RRZE-HPC/likwid

[BUG] Wrong RAPL DRAM energy unit for Sapphire Rapids (SPR)

Closed this issue · 0 comments

Hi @TomTheBear,

I was quite caught off guard to observe the following issue in LIKWID's RAPL measurements for the DRAM domain on Intel Sapphire Rapids. I am surprised noone has observed this issue yet - but then I guess the hardware is pretty new. An associated PR with the straightforward fixes implemented is on its way.
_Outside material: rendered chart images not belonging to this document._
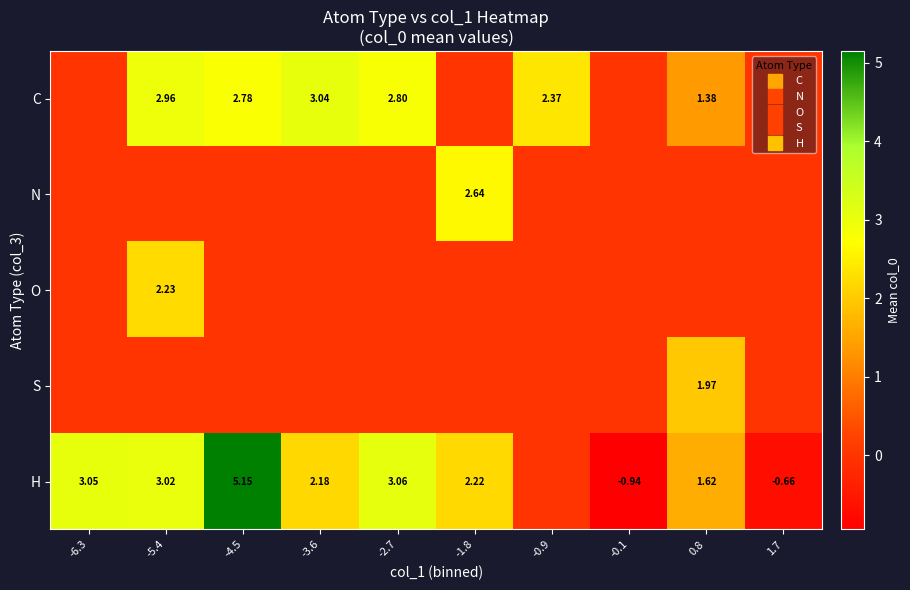

True or false: C has a value of 2.8 at -4.5.

True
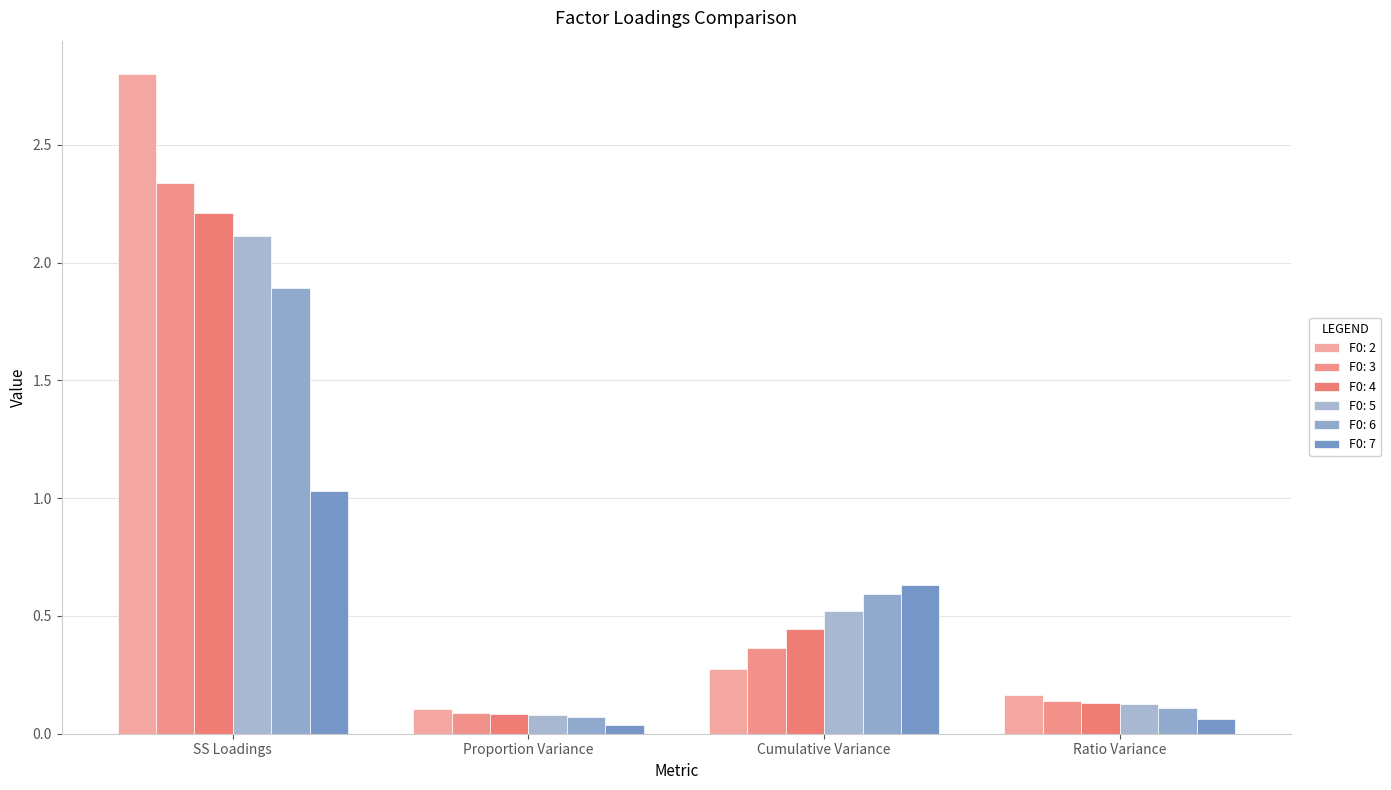

What is the sum of the F0: 7 values at Proportion Variance and SS Loadings?

1.1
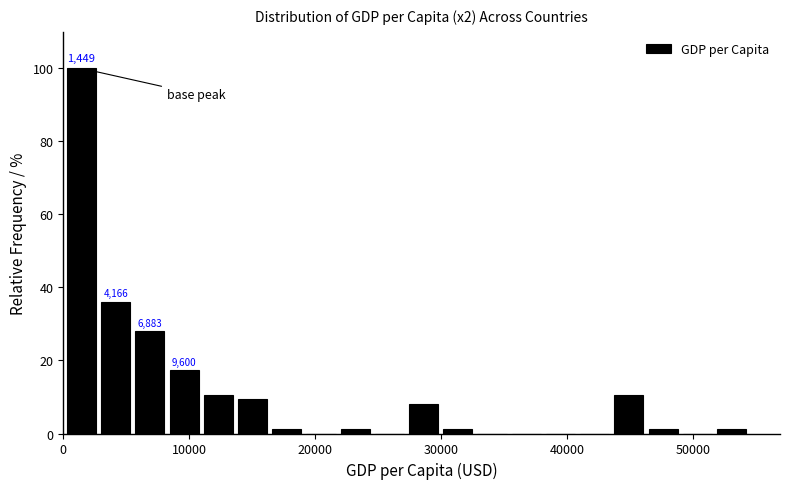

Read against the x-axis, roughly where is the centre of the tallest bar?

1000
Hope this helps. Let me know if you need more debug info but I think the issue is quite clear.

Greetings

Christian

Describe the bug

LIKWID uses the same DRAM energy unit of 15.3 uJ on Sapphire Rapids (SPR) as for previous generations of Intel architectures (see relevant code here). This causes too low reported energy values (and respective power values) as the same 61 uJ energy unit should be used as for all other RAPL domains. A patch to fix this issue in the associated Linux drivers and tools was also raised on the kernel mailing list a while back. The relevant merged commit can be found here.

To Reproduce

  • likwid-perfctr -g ENERGY sleep 1 on an Intel Sapphire Rapids system
  • LIKWID version: commit d8fea29 (but associated code still in current master)
  • OS: Rocky Linux release 8.10 (Green Obsidian)

Additional context

  • The difference between LIKWID and other tools could be shown on the same system when using a more recent kernel version (see above links).
  • Existing measurement values can be fixed by scaling the reported energy (or power) by 0.5 ** 14 / 15.3e-6 (≈ 3.9892258986928106).